Partnerships with community organizations can ease the transition to value-based payment.
As the number of high-deductible and high-premium plans has increased and access to affordable health care has decreased, health care consumers are finding themselves in a difficult position.
Consumers — particularly those who care as much, if not more, about cost and choice as they do about their well-being (we’ll call them “new consumers”) — may be avoiding traditional providers that bill insurance. Rather, they may seek alternative and integrative care, concierge medicine, and homeopathic and prevention services. Or they may simply avoid seeking treatment or postpone treatment to keep expenses down.
These trends, coupled with the stalled migration from inpatient to outpatient settings and declines in utilization, are putting hospitals in a difficult position. Health care organizations can no longer rely on case volume and savings achieved by moving care to more efficient outpatient settings.

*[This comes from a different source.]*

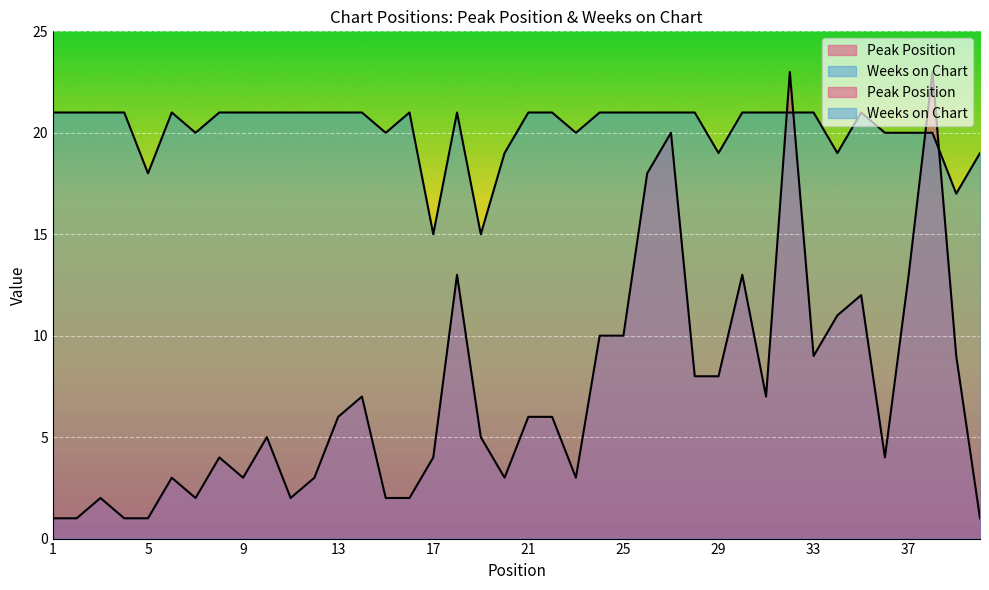

What is the total value across all series at 7?

22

Fortunately for hospitals, there is a way to address the unmet needs of the new consumers and, in the process, prepare for changes to the health care system and reimbursement models. It can be accomplished through affiliations: partnerships, either formal or informal, between organizations from within or outside the health care system.
Through affiliations, hospitals can move toward a population health model while expanding their scope of influence throughout the communities they serve. They can enter into affiliations that expand their access points while taking advantage of current payment structures. This can be accomplished without taking on the expense of providing care for which they will not yet receive reimbursement.
Risk of inaction
Hospitals often are not economically incentivized to pursue population health strategies. The movement toward value-based payment is advancing, but slowly, with most revenue still tied to fee-for-service payment. There can be little or no reimbursement (at this time) for hospitals providing population management services. As such, developing programs to cater to the needs of these new consumers is an expense hospitals may believe they want to avoid. While that may seem to be a viable strategy, there is a significant risk in taking this approach.
If hospitals fail to develop population health programs or put a halt to those programs already in place or in the planning stages, this may initially reduce some costs. However, it will hinder hospitals’ ability to effectively meet the needs — pertaining to both cost and care — of new consumers. That will not only be the case now but also in the likely not-so-distant future when reimbursement shifts from fee-for-service to value-based payment.
When the shift occurs, hospitals that chose to play the waiting game will have to build population health programs from scratch for patients who were not previously a priority. But meeting the needs of these consumers requires gaining an understanding of the different populations that are not having their needs met by the traditional health care system. That includes learning the diverse characteristics of these populations, including their environment, behavior and genes, that influence health care needs, desires and demands.
Assessment of health needs is not a simple process. Treating it as such in an attempt to rush population health program development would be not only an expensive proposition but one likely to result in programs rife with shortcomings, inefficiencies and waste.
There are many different affiliations hospitals can consider pursuing. In addition to more traditional ones — with physician groups and ambulatory surgery centers —hospitals should research the viability of less traditional affiliations for population health improvement efforts, including ones with community health centers, school districts, local public health departments, chambers of commerce and faith organizations.
For example, a hospital may pursue an affiliation with a community health provider such as a federally qualified health center. One reason for such an affiliation would be to expand the hospital’s ability to provide care for primary care patients in an environment where it is better reimbursed than if those patients were seen in hospital clinics.
As another example, a hospital may pursue an affiliation with a school district as a means to support efforts to offer and expand physical exams, screenings, and diagnosis and treatment of simple illnesses and minor injuries to pediatric patients. This would help reduce the unnecessary use of more expensive health care portals outside the school setting.
In the past, hospitals may have been driven to pursue affiliations as a means to increase patient volume. While that may still be a benefit of affiliating with outside organizations today, that should be not the primary motivating factor. In today’s health care environment, affiliations are most likely to help direct patients to the best sites for care and reimbursement, allowing hospitals to meet the needs of the new consumers through less costly approaches than current structures often provide.
This is a short-term move that is critical to a longer-term strategy for sustainability and success. When the time arrives for value-based care to become the dominant method of reimbursement, hospitals will be firmly positioned to make the transition and take advantage of the new payment structure.
Andrew Lasser, Dr.P.H., F.A.C.H.E., is the executive vice president of Avanza Healthcare Strategies in Austin, Texas.